__TO DO__: Print each of the following items line for line, changing nothing.

* Begin *

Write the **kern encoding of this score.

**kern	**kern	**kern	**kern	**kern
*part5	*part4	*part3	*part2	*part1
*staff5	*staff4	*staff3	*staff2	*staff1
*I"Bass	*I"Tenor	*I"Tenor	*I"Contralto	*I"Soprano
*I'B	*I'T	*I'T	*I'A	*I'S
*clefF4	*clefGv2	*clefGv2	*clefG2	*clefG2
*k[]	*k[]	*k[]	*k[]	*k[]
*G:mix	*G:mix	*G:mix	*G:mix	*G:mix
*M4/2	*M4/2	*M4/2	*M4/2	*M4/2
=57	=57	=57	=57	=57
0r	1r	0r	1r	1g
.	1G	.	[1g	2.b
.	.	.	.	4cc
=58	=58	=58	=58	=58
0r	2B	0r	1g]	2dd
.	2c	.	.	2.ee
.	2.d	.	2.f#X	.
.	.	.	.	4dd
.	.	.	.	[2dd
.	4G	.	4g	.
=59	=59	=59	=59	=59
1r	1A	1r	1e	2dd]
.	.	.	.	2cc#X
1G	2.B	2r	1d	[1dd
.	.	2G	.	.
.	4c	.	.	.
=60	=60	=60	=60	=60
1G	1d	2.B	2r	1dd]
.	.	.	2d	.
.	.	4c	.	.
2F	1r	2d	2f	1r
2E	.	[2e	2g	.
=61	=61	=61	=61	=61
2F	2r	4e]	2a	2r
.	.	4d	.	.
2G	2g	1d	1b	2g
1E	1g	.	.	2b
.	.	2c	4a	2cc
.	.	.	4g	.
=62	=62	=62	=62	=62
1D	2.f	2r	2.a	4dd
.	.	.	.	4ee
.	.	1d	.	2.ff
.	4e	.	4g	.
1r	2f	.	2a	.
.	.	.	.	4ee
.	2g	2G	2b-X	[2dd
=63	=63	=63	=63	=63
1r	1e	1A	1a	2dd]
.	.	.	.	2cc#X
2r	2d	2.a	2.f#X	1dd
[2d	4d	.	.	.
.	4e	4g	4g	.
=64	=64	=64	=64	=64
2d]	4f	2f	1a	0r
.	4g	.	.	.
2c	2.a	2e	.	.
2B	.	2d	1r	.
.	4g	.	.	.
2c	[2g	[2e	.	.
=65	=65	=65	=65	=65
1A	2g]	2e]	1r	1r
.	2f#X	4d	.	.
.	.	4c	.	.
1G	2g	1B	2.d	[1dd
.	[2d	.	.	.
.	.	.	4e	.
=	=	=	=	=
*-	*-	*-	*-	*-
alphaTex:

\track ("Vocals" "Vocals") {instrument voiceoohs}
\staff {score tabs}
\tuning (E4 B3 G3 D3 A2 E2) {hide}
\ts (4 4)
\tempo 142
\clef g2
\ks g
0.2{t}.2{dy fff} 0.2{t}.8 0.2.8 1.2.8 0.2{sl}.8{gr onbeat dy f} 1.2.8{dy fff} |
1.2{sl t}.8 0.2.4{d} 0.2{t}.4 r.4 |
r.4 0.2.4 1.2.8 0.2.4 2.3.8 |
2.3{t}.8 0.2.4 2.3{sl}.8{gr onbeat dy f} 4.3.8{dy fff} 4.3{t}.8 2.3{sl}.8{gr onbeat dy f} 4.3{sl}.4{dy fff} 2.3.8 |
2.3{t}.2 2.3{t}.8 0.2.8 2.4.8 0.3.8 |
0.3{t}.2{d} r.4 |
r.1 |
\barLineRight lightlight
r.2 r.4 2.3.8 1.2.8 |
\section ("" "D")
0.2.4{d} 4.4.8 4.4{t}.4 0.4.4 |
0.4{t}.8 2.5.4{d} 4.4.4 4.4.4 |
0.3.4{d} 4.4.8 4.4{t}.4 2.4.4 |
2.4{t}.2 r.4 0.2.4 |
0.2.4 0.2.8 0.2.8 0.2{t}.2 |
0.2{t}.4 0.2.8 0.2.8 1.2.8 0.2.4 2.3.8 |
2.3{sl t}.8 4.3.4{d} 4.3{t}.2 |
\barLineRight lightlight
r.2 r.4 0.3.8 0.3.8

* End *

__EXERCISE SOLUTION__:
Write the **kern encoding of this score.

**kern	**kern	**kern	**kern	**kern
*part5	*part4	*part3	*part2	*part1
*staff5	*staff4	*staff3	*staff2	*staff1
*I"Bass	*I"Tenor	*I"Tenor	*I"Contralto	*I"Soprano
*I'B	*I'T	*I'T	*I'A	*I'S
*clefF4	*clefGv2	*clefGv2	*clefG2	*clefG2
*k[]	*k[]	*k[]	*k[]	*k[]
*G:mix	*G:mix	*G:mix	*G:mix	*G:mix
*M4/2	*M4/2	*M4/2	*M4/2	*M4/2
=57	=57	=57	=57	=57
0r	1r	0r	1r	1g
.	1G	.	[1g	2.b
.	.	.	.	4cc
=58	=58	=58	=58	=58
0r	2B	0r	1g]	2dd
.	2c	.	.	2.ee
.	2.d	.	2.f#X	.
.	.	.	.	4dd
.	.	.	.	[2dd
.	4G	.	4g	.
=59	=59	=59	=59	=59
1r	1A	1r	1e	2dd]
.	.	.	.	2cc#X
1G	2.B	2r	1d	[1dd
.	.	2G	.	.
.	4c	.	.	.
=60	=60	=60	=60	=60
1G	1d	2.B	2r	1dd]
.	.	.	2d	.
.	.	4c	.	.
2F	1r	2d	2f	1r
2E	.	[2e	2g	.
=61	=61	=61	=61	=61
2F	2r	4e]	2a	2r
.	.	4d	.	.
2G	2g	1d	1b	2g
1E	1g	.	.	2b
.	.	2c	4a	2cc
.	.	.	4g	.
=62	=62	=62	=62	=62
1D	2.f	2r	2.a	4dd
.	.	.	.	4ee
.	.	1d	.	2.ff
.	4e	.	4g	.
1r	2f	.	2a	.
.	.	.	.	4ee
.	2g	2G	2b-X	[2dd
=63	=63	=63	=63	=63
1r	1e	1A	1a	2dd]
.	.	.	.	2cc#X
2r	2d	2.a	2.f#X	1dd
[2d	4d	.	.	.
.	4e	4g	4g	.
=64	=64	=64	=64	=64
2d]	4f	2f	1a	0r
.	4g	.	.	.
2c	2.a	2e	.	.
2B	.	2d	1r	.
.	4g	.	.	.
2c	[2g	[2e	.	.
=65	=65	=65	=65	=65
1A	2g]	2e]	1r	1r
.	2f#X	4d	.	.
.	.	4c	.	.
1G	2g	1B	2.d	[1dd
.	[2d	.	.	.
.	.	.	4e	.
=	=	=	=	=
*-	*-	*-	*-	*-
alphaTex:

\track ("Vocals" "Vocals") {instrument voiceoohs}
\staff {score tabs}
\tuning (E4 B3 G3 D3 A2 E2) {hide}
\ts (4 4)
\tempo 142
\clef g2
\ks g
0.2{t}.2{dy fff} 0.2{t}.8 0.2.8 1.2.8 0.2{sl}.8{gr onbeat dy f} 1.2.8{dy fff} |
1.2{sl t}.8 0.2.4{d} 0.2{t}.4 r.4 |
r.4 0.2.4 1.2.8 0.2.4 2.3.8 |
2.3{t}.8 0.2.4 2.3{sl}.8{gr onbeat dy f} 4.3.8{dy fff} 4.3{t}.8 2.3{sl}.8{gr onbeat dy f} 4.3{sl}.4{dy fff} 2.3.8 |
2.3{t}.2 2.3{t}.8 0.2.8 2.4.8 0.3.8 |
0.3{t}.2{d} r.4 |
r.1 |
\barLineRight lightlight
r.2 r.4 2.3.8 1.2.8 |
\section ("" "D")
0.2.4{d} 4.4.8 4.4{t}.4 0.4.4 |
0.4{t}.8 2.5.4{d} 4.4.4 4.4.4 |
0.3.4{d} 4.4.8 4.4{t}.4 2.4.4 |
2.4{t}.2 r.4 0.2.4 |
0.2.4 0.2.8 0.2.8 0.2{t}.2 |
0.2{t}.4 0.2.8 0.2.8 1.2.8 0.2.4 2.3.8 |
2.3{sl t}.8 4.3.4{d} 4.3{t}.2 |
\barLineRight lightlight
r.2 r.4 0.3.8 0.3.8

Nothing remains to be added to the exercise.